I am bemused by the title of Bill C-11, and not just because such purportedly ‘descriptive’ titles tend to veer toward jingoism. I am bemused in the same way that I am bemused when certain commentators have accused me of expressing antiquated views when I have criticized Bill C-11. And that is because the central (or, at least, most notorious) aspects of Bill C-11 won’t modernize military justice. Those provisions are actually regressive in nature. They are returning the Code of Service Discipline to its pre-Bill C-25 status. They promote an inconsistent theory of military justice. They suggest that the military justice system is suitable for the prosecution of many criminal offences, just not ‘sexual offences’. Most significantly, the legislation won’t actually improve capacity of CF leadership to address sexual misconduct.

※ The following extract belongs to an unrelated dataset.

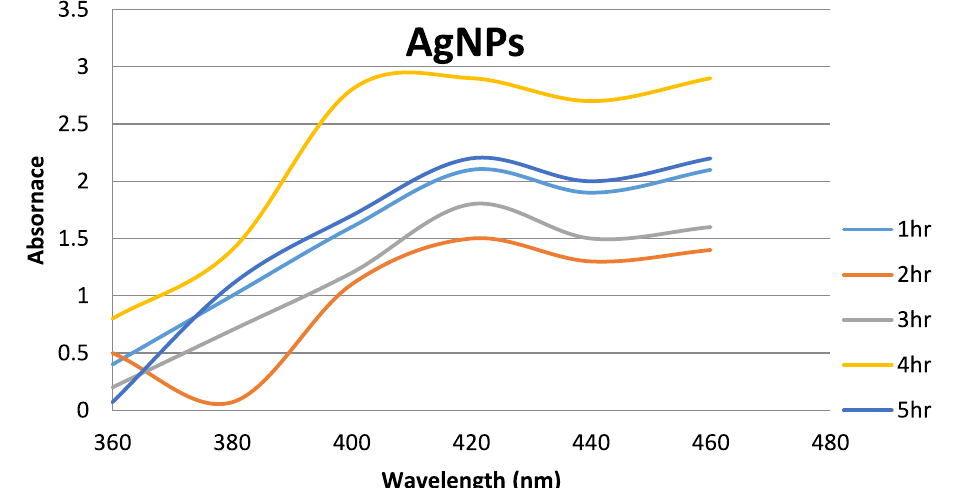
Fig. 2. UV-Vis Spectrometer analysis of Caryota urens silver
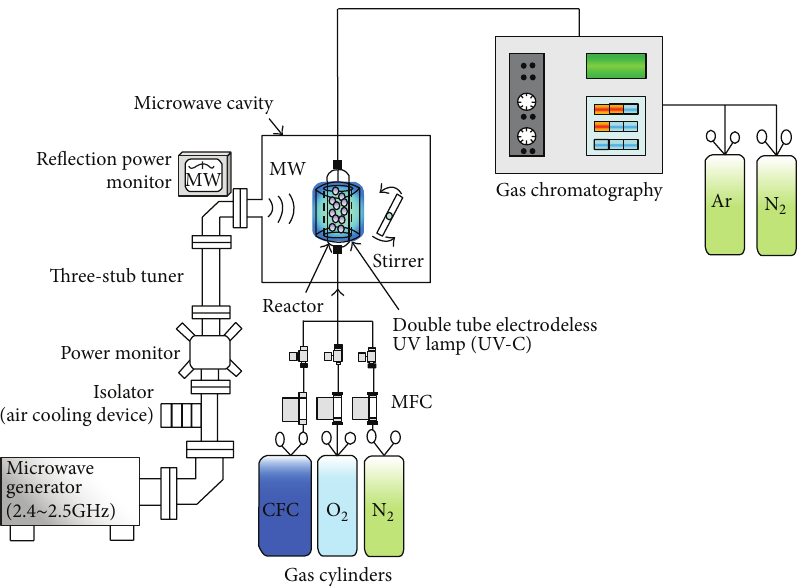
Figure 1: The schematic of microwave/UV/TiO 2 photocatalysts hybrid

The deficiencies in Bill C-11, and in the underlying rationales for the proposed ‘reforms’, are too significant to address here. They will require one or more blog posts dedicated to that specific subject, and it is a subject upon which I will expand in future blog posts.
Conclusion
There were some significant developments in military justice and the administration of the affairs of the CF in 2025, and many of those developments will influence what arises in 2026. The manner in which the CF addresses sexual misconduct, discrimination, racism, and extremist views will continue to be fodder for national news media and will continue to preoccupy CF leadership. Grievances, and the efforts (or lack thereof) of CF leadership to improve the efficiency and merit of determination of grievances, will continue to be a subject worthy of examination. And, while the advent of a new year is often a time for optimism, I have my reservations regarding whether the senior CF leadership have actually learned the lessons of the past several years regarding the importance of fairness and reasonableness in statutory decision-making.
Time will tell, and I will endeavour to provide regular and informed commentary on these matters throughout the coming year.
[1] As an aside, roughly concurrent with the General Court Martial (GCM) for MCpl C. Houde, there was also a Standing Court Martial for another MCpl C. Houde (R c MCpl Houde, 2022 CM 3006; R c MCpl Houde, 2023 CM 3011; and, R c MCpl Houde, 2024 CM 3003), in which the accused faced four counts of sexual assault. These were distinct accused and distinct matters.
[2] National Defence Act, RSC 1985, c N-5 [NDA].
[4] The new review authority would eventually be identified as Lieutenant-General M. Wright, Commander Canadian Army. He, too, focused principally on salvaging the problematic decision by the OCSH, and not in providing an objective, open-minded, review of the decision. This matter is once again the subject of an application for judicial review, which will be heard in 2026 (Federal Court Docket T-2268-25).